Irreducibility of $x^{p(p-1)}+x^{p(p-2)}+\cdots+x^p+1$ over $\mathbb Q$

Question

It is well known that the $p$th cyclotomic polynomial $$\Phi_p(x)\ =\ x^{p-1}+\cdots+x+1\ =\ \frac{x^p-1}{x-1}$$

is irreducible over $\mathbb Q$ for prime $p$. The standard trick is to make the transformation $x\mapsto x+1$ and turn the polynomial to one of the form $x^{p-1}+p\cdot q(x)$, where $q(x)$ is polynomial of degree $p-2$ and constant term 1, and apply Eisenstein's criterion.

On p.35 of The Theory of Algebraic Numbers by Harry Pollard and Harold G. Diamond (Dover edition) the authors state that the following polynomial is also irreducible over $\mathbb Q$: $$\Phi_p(x^p)\ =\ x^{p(p-1)}+\cdots+x^p+1\ =\ \frac{x^{p^2}-1}{x^p-1}$$

(where $p$, as before, is prime). According to the book the result can also be proved by applying the transformation $x\mapsto x+1$. I tried it but I'm afraid it got me nowhere; neither have I been able to prove it by any other method.

I would be grateful if someone could show me how it is done. Thanks.

Answer 1

In any commutative ring of characteristic $p$ we have $(a+b)^p=a^p+b^p$. Therefore, when reduced modulo $p$, $$ \Phi_p((x+1)^p)=\frac{(x+1)^{p^2}-1}{(x+1)^p-1}\equiv\frac{x^{p^2}}{x^p} =x^{p^2-p}. $$ So all but the leading coefficient of $\Phi_p((x+1)^p)$ are divisible by $p$.

On the other hand $\Phi_p(1^p)=p$, so the constant term of $\Phi_p((x+1)^p)$ is not divisible by $p^2$. Eisenstein kicks in, and the irreducibility of $\Phi_p(x^p)$ follows.

Answer 2

Well, $ \varphi(p^2) = p(p-1) $, so the $p^2 $-th cyclotomic polynomial is of degree $ p(p-1) $, monic, and it divides $ p(x) = (x^{p^2} - 1)/(x^p - 1) $, since any primitive $ p^2 $-th root of unity remains a root of this polynomial. This means that $ p(x) $ is the cyclotomic polynomial, and it is thus irreducible.

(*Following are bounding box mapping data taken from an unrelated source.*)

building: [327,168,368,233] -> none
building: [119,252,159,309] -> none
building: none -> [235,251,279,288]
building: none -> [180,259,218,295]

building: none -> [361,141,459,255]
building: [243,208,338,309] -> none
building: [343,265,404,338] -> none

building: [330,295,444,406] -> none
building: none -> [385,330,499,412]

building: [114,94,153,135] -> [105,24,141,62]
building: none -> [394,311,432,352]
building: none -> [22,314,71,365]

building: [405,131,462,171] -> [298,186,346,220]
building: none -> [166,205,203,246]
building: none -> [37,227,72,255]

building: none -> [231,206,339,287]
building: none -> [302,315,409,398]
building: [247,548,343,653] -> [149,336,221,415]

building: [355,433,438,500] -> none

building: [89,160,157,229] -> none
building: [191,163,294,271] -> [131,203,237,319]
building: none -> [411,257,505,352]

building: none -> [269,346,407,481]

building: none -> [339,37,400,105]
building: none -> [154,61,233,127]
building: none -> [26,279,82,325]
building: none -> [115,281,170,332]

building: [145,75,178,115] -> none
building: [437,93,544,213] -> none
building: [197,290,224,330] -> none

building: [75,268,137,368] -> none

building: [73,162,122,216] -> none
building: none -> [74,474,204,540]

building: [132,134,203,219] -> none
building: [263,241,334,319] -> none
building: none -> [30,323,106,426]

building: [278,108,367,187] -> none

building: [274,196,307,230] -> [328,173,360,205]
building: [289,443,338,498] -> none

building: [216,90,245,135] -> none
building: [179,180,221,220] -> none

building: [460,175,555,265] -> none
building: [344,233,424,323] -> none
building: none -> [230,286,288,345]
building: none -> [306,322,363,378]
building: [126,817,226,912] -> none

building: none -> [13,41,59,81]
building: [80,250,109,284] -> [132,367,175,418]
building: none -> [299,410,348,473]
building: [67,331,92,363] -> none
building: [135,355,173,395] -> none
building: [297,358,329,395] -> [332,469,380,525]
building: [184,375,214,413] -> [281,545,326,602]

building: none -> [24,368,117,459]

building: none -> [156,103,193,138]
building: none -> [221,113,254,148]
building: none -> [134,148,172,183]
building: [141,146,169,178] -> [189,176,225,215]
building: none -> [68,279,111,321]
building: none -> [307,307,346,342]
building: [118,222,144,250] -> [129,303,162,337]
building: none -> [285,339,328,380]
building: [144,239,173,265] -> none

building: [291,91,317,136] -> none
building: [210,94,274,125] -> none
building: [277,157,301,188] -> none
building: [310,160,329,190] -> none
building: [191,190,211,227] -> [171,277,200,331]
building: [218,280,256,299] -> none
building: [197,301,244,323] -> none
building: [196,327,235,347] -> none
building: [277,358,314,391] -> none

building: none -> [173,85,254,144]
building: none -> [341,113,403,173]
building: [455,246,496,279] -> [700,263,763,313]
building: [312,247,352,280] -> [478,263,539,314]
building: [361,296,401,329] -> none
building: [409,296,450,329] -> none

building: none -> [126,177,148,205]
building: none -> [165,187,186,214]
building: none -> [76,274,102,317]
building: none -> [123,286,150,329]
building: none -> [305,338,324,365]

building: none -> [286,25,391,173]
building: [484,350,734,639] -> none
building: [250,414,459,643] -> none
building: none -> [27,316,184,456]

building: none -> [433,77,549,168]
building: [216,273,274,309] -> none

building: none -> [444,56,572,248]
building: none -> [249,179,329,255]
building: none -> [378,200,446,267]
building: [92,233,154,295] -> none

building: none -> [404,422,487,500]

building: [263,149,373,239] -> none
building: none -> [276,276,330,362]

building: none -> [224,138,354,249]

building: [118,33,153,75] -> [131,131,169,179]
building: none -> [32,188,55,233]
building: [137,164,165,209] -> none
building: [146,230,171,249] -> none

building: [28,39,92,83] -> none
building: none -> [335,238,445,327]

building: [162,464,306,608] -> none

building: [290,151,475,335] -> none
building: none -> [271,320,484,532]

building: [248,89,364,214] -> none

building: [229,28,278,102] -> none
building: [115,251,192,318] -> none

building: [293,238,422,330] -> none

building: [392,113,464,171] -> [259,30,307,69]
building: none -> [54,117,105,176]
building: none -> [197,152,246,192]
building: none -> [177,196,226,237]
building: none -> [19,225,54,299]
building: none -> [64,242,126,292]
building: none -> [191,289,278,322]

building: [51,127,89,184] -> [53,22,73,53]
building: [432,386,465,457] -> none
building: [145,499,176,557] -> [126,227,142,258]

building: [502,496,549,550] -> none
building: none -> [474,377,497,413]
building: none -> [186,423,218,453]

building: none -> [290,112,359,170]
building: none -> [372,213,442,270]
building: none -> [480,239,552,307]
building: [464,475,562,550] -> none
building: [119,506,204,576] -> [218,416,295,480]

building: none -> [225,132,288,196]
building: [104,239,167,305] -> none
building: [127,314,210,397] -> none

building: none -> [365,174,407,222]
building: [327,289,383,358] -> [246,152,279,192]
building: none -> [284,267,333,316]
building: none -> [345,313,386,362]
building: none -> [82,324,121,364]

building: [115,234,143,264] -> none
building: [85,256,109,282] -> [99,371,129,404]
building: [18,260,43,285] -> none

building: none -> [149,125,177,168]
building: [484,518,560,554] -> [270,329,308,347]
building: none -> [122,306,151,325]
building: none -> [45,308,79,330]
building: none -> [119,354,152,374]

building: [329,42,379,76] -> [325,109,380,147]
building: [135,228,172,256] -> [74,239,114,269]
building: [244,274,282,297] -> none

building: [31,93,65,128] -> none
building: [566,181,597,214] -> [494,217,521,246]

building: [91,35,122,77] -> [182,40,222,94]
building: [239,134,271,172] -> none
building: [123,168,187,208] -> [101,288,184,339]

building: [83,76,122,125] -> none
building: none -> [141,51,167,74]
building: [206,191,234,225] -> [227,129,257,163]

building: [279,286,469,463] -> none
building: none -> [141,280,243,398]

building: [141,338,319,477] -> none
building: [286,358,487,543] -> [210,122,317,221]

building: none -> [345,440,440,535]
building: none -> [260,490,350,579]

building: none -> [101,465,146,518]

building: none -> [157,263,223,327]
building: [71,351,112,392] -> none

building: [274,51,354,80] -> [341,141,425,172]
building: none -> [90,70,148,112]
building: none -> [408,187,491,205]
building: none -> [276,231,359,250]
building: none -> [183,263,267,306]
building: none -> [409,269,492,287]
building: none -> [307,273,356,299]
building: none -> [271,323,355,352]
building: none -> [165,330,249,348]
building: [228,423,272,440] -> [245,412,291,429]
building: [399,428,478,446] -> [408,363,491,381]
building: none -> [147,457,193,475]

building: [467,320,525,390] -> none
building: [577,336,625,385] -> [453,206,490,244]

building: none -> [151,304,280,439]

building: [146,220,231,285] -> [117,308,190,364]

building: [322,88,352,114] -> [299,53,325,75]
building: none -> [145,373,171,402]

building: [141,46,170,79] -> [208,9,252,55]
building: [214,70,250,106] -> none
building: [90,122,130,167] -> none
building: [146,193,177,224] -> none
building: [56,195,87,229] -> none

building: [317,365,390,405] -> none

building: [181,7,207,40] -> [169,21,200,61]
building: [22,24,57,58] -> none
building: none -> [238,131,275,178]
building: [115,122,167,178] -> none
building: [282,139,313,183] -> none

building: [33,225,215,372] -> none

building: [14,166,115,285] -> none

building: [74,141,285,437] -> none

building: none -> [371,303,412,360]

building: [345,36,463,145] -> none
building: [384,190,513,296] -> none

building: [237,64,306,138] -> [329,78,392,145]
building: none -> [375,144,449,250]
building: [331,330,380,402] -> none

The idea of the transformation $ x \to x+1 $ is that the prime $ p $ totally ramifies in $ \mathbf Q(\zeta_{p^2}) $ as $ (p) = (1 - \zeta_{p^2})^{p(p-1)} $. It is then well-known that the characteristic polynomial of $ 1 - \zeta_{p^2} $ must be Eisenstein at $ p $, since it generates the prime ideal lying above $ p $.

Answer 3

Here’s another way of doing the same thing, very similar to what Jyrki has written:

It’s a little clearer, I think, to show that for $n\ge1$, $\Phi_{p^{n+1}}(X)=(X^{p^{n+1}}-1)\big/(X^{p^n}-1)$ is irreducible. We set $$g(X)=\Phi_p(1+X)=\frac{(1+X)^{\,p}-1}{X}\,,$$ clearly a monic polynomial of degree $p-1$, constant term $p$, all intermediate coefficients divisible by $p$. Now we have \begin{align} \Phi_{p^{n+1}}(X)&=\frac{X^{p^{n+1}}-1}{X^{p^n}-1}\\ \Phi_{p^{n+1}}(1+X)&=\frac{(1+X)^{p^{n+1}}-1}{(1+X)^{p^n}-1}\\ &=g\bigl[(1+X)^{p^n}-1\bigr]\,, \end{align} where what’s getting substituted into $g$ is a polynomial of degree $p^n$ without constant term, and in which all the terms but the highest one are divisible by $p$. That is, the last line can be written $g\bigl[pXh(X)+X^{p^n}\bigr]$, and since $g$ is Eisenstein, so is the last line of the display.